I went to my bookshelf tonight in search of an old copy of Phillips’ New Testament in Modern English.  I opened its pages and, gently flipping through, was stopped by some neat, cramped handwriting I knew to be my grandmother’s. Turning to the front to confirm, there was the sticker, in the old-fashioned use of a husband’s name we too easily scoff at today: Mrs. Gerald E. Willhoft.

Over the past few years I have become the inheritor of books from both sets of my grandparents. Growing old, paring down, they have made stacks and filled boxes and it has become known that I will take them. Almost all of them. Just this week my grandfather sent me a book from 1830, not knowing what else to do with it, but wanting it to be appreciated. Box after box of earthly goods have passed through my parents’ house, and I have sat many hours with my mother and sorted through it all. Kitchen goods and sewing items, furniture, antiques, pictures, gifts once given – now returned. It tells the story of their lives, and says something about life in its reminder that at the end we keep none of it. Much of it has continued on, gone to garage sales; but the books – I have a hard time letting the books go. I love their worn fabric covers and yellowing pages, their smell and their fragility. But most of all I love that they belonged to my grandparents. That before I was born, before my parents were born, they were read and treasured. Perhaps my grandfather pulled this one off the shelf to prepare a sermon one Saturday night. Perhaps one of my grandmothers stole a quiet moment away with this one, scribbling some words in the margin, reminding herself of the truth that is the same truth I receive. The only thing that doesn’t get old. Maybe these books cause me to grasp at something timeless, the fact that in a world with almost no other similarities to mine, my grandmother underlined these words in Timothy, in her characteristic one-word-at-a-time underlining, and that I hold that same confidence.

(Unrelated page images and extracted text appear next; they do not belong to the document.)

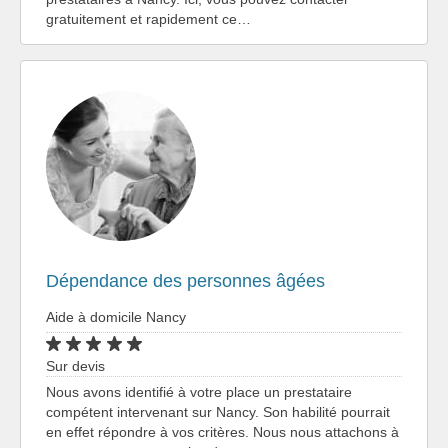
gratuitement et rapidement ce…
Dépendance des personnes âgées
Aide à domicile Nancy
Sur devis
Nous avons identifié à votre place un prestataire
compétent intervenant sur Nancy. Son habilité pourrait
en effet répondre à vos critères. Nous nous attachons à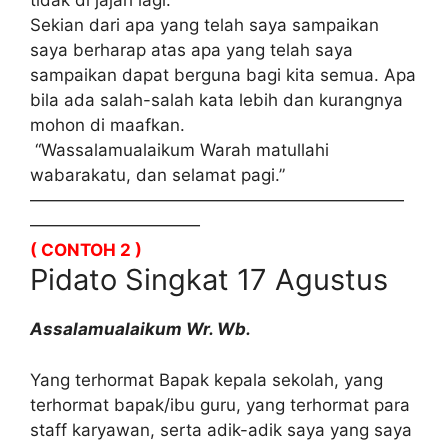
tidak di jajah lagi.
Sekian dari apa yang telah saya sampaikan
saya berharap atas apa yang telah saya
sampaikan dapat berguna bagi kita semua. Apa
bila ada salah-salah kata lebih dan kurangnya
mohon di maafkan.
“Wassalamualaikum Warah matullahi
wabarakatu, dan selamat pagi.”
——————————————————————
——————————
( CONTOH 2 )
Pidato Singkat 17 Agustus
Assalamualaikum Wr. Wb.
Yang terhormat Bapak kepala sekolah, yang
terhormat bapak/ibu guru, yang terhormat para
staff karyawan, serta adik-adik saya yang saya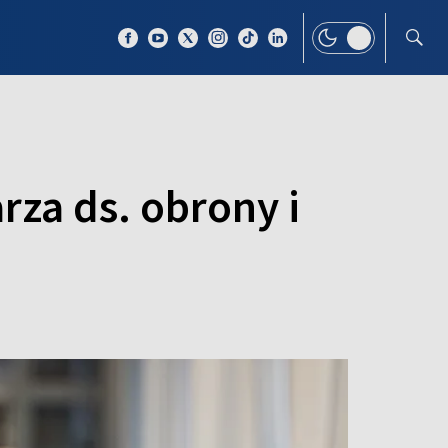
 TEMAT
WIĘCEJ
rza ds. obrony i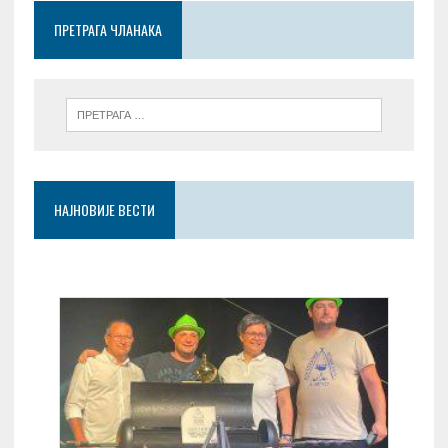
o
p
er
ПРЕТРАГА ЧЛАНАКА
k
p
НАЈНОВИЈЕ ВЕСТИ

I stood there, staring at the small scripture references in the margin in my grandmother’s handwriting, and I wept. It was the first time, really. The first time that I cried for her since she passed away on Dec 20. Not because I felt nothing, or because I was experiencing denial, but simply because the mind that read these words, that rejoiced in them, that wrote a whole page, still tucked in this Bible, about the reason for suffering – we lost that part of her years ago. We had already grieved, for years, in that uniquely painful way of long illness and slow decline when the mind is first to go. But tonight I remembered not the years at the end, but the years before that.